Suddenly, in my daydream, I was taken back to an old familiar dream—the one where we are floating through space in a small refrigerator. We are shrunken small enough to fear space itself. We float off to outer space at the manifestation of that very feeling. We cry over the loss of our homes, but it’s this very emotion that brings us together as we fill the void of the cosmos in mind, body, and probably spirit.
I realize I’m repeating myself, but I can’t get over this feeling, the fact that deep down inside of my body, there is a space that is in total love with some part of existence. I don’t understand it. I don’t believe it at times, but, I do know that it’s real.
Living grows round us like a skin to shut away the outer desolation. For if we clearly mark the furthest deep, we should be dead long years before the grave. But, turning around within the homely shell of worry, discontent, and narrow joy, we grow and flourish and rarely see the outside dark that would confound our eyes. Some break the shell. I think that there are those who push their fingers through the brittle walls and make a hole, and through this cruel slit, stare out across the cinders of the world with naked eyes. They look both out and in knowing themselves and the mechanics of everything they breath. Perhaps we all have our little slits in the wall that we peer through when we are lost and searching. And, maybe, this hole provides us with too much information. I have chipped away at the circumference of my knowledge, and I can finally slip through the hole. I can see two versions of this world: the dark and the light. The dark is just dark and if I stare at it for too long, I’ll go back in time and slip into a deep depression that has a way of taking over me. But, the light is a burning passion that comes to me like the rain to the trees. This is when I escape. This is when the dream becomes real. It’s lovely to run the meadows up and down. There’s this sense of immortality. You never grow weary, your breath stays consistent—your entire body working as it never had within the gates. I’ve made it to the sea where I believe few have run to discover. The sea breeze has always brought me clarity. It’s hard to get enough oxygen on land. It’s hard to breath.

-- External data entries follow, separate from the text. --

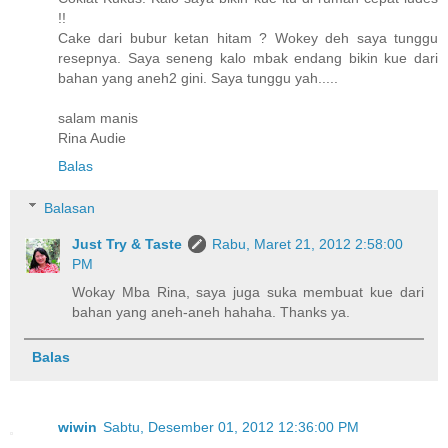
!!
Cake dari bubur ketan hitam ? Wokey deh saya tunggu
resepnya. Saya seneng kalo mbak endang bikin kue dari
bahan yang aneh2 gini. Saya tunggu yah.....
salam manis
Rina Audie
Balas
Balasan
Just Try & Taste
Rabu, Maret 21, 2012 2:58:00
PM
Wokay Mba Rina, saya juga suka membuat kue dari
bahan yang aneh-aneh hahaha. Thanks ya.
Balas
wiwin
Sabtu, Desember 01, 2012 12:36:00 PM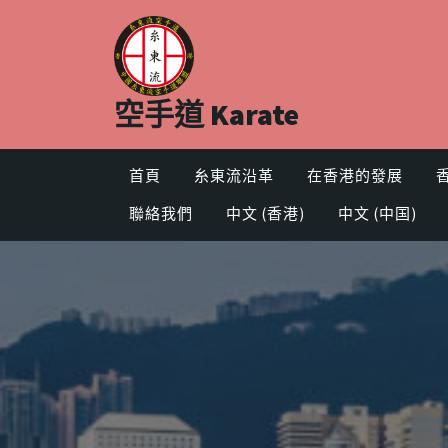
Skip
to
content
空手道 Karate
首頁
糸東流沿革
在香港的發展
聯絡我們
中文 (香港)
中文 (中国)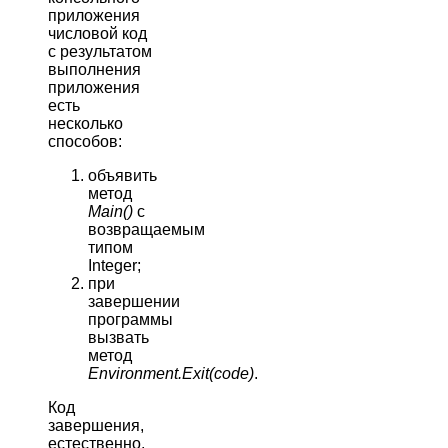
приложения
числовой код
с результатом
выполнения
приложения
есть
несколько
способов:
объявить
метод
Main()
с
возвращаемым
типом
Integer;
при
завершении
программы
вызвать
метод
Environment.Exit(code)
.
Код
завершения,
естественно,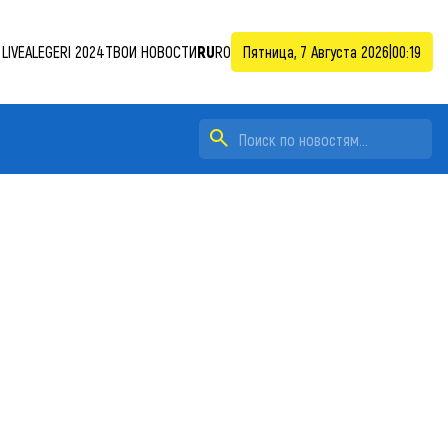
LIVE
ALEGERI 2024
ТВОИ НОВОСТИ
RU
RO
Пятница, 7 Августа 2026
|
00:19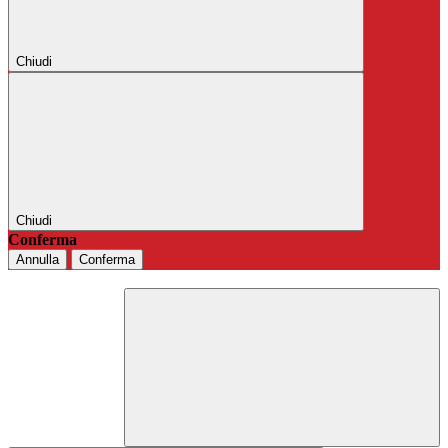
Chiudi
Chiudi
Conferma
Annulla
Conferma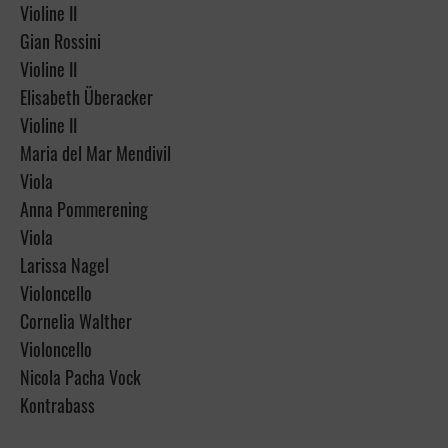
Violine II
Gian Rossini
Violine II
Elisabeth Überacker
Violine II
Maria del Mar Mendivil
Viola
Anna Pommerening
Viola
Larissa Nagel
Violoncello
Cornelia Walther
Violoncello
Nicola Pacha Vock
Kontrabass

When I come back, It’s hard to look you in the eye because of what I know. You have no idea how real it is. It prevents me from opening my mouth for fear of what you’ll say. Are you the angel of the dream or are you still consumed by the pressures of this world? Though, who am I kidding? I’ve never been one to look you in the eye, so maybe you don’t notice me. But, perhaps you’ve been discovered. And, maybe I’ve run your landscape a thousand times without you knowing.